:: Text shown
In the early 1970s progress hit Portsmouth's North End like an H-bomb. Nearly
200 homes, 400 buildings in all, were bulldozed out of sight -- but not out of
mind.
The full story of how the city obliterated its own dilapidated "Little Italy"
neighborhood and scores of historic buildings has yet to be fully told or understood.
People are still touchy about the topic a half century later. Despite the eventual
success of the Sheraton Hotel complex, the parking garage and a few surviving
buildings on "The Hill," -- few critics dispute that the project was at first,
a major failure economically, architecturally and culturally.
But the details still lie scattered in library archives, file drawers and the
all-too-vivid memories of the families who once lived in the Russell Street neighborhood
that became a parking lot.
Certainly the founding motivation was practical enough. Times were tough all
over. Portsmouth had survived over 300 years on an economic seesaw ride. Regarded
as one of the most beautiful surviving colonial cities in America, Portsmouth
in the mid-20th century still teetered on shaky fiscal legs. Market Square was
not yet renovated. The current gentrification, increased tourism and cultural
awakening were just about to begin. The Port City still had a rough and tumble
reputation. The Worcestor Sunday Telegram described Portsmouth in 1969 as an "impoverished
aristocrat of a city."
::::
:: Supplied material
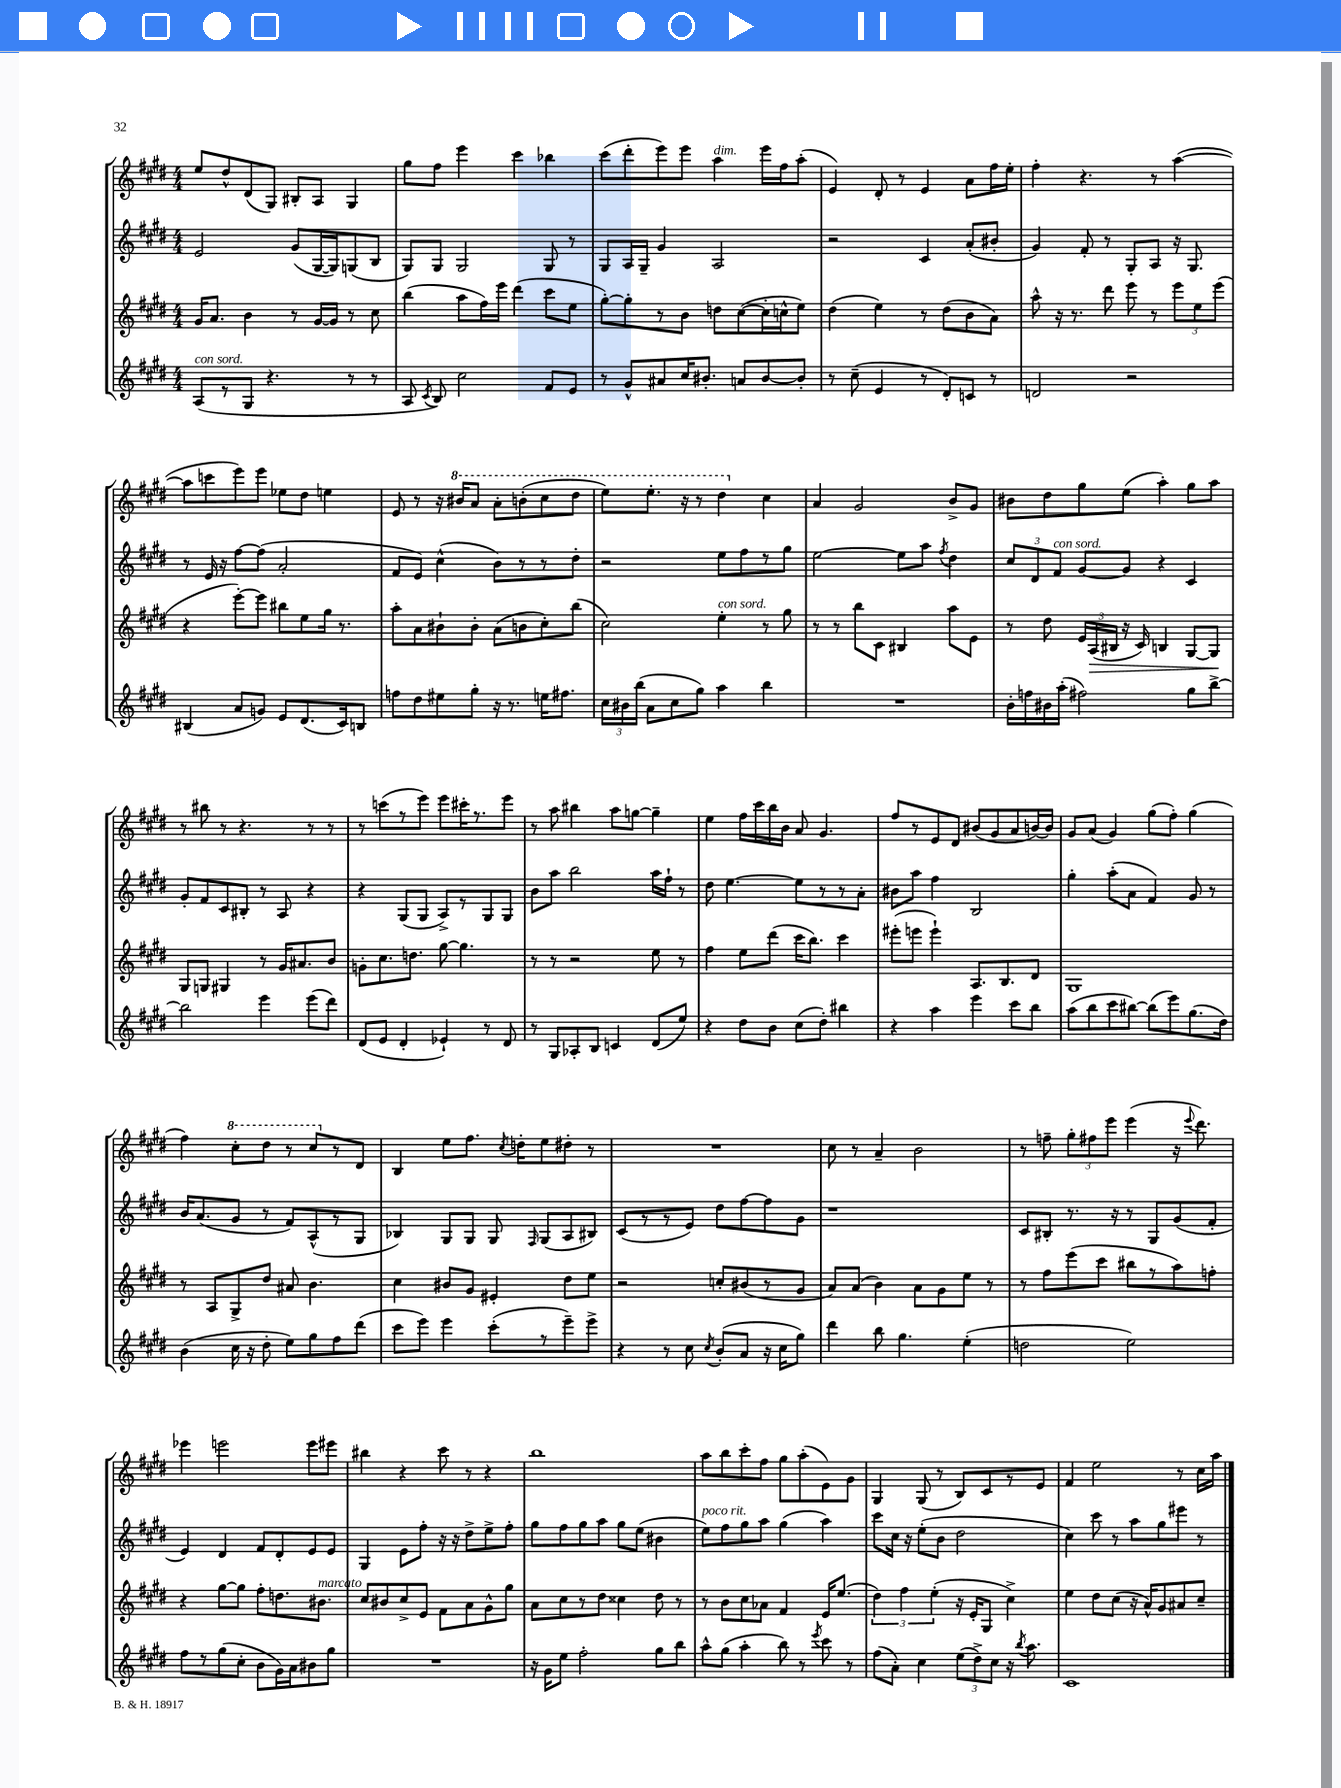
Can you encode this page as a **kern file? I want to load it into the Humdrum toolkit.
::::
**What the task requires**
Swap "H-bomb" for "earthquake" and write out the passage on Portsmouth's North End between "In the early" and "told or understood.", inclusive. Nothing in the lines matters for this.

**Completed task**
In the early 1970s progress hit Portsmouth's North End like an earthquake. Nearly
200 homes, 400 buildings in all, were bulldozed out of sight -- but not out of
mind.
The full story of how the city obliterated its own dilapidated "Little Italy"
neighborhood and scores of historic buildings has yet to be fully told or understood.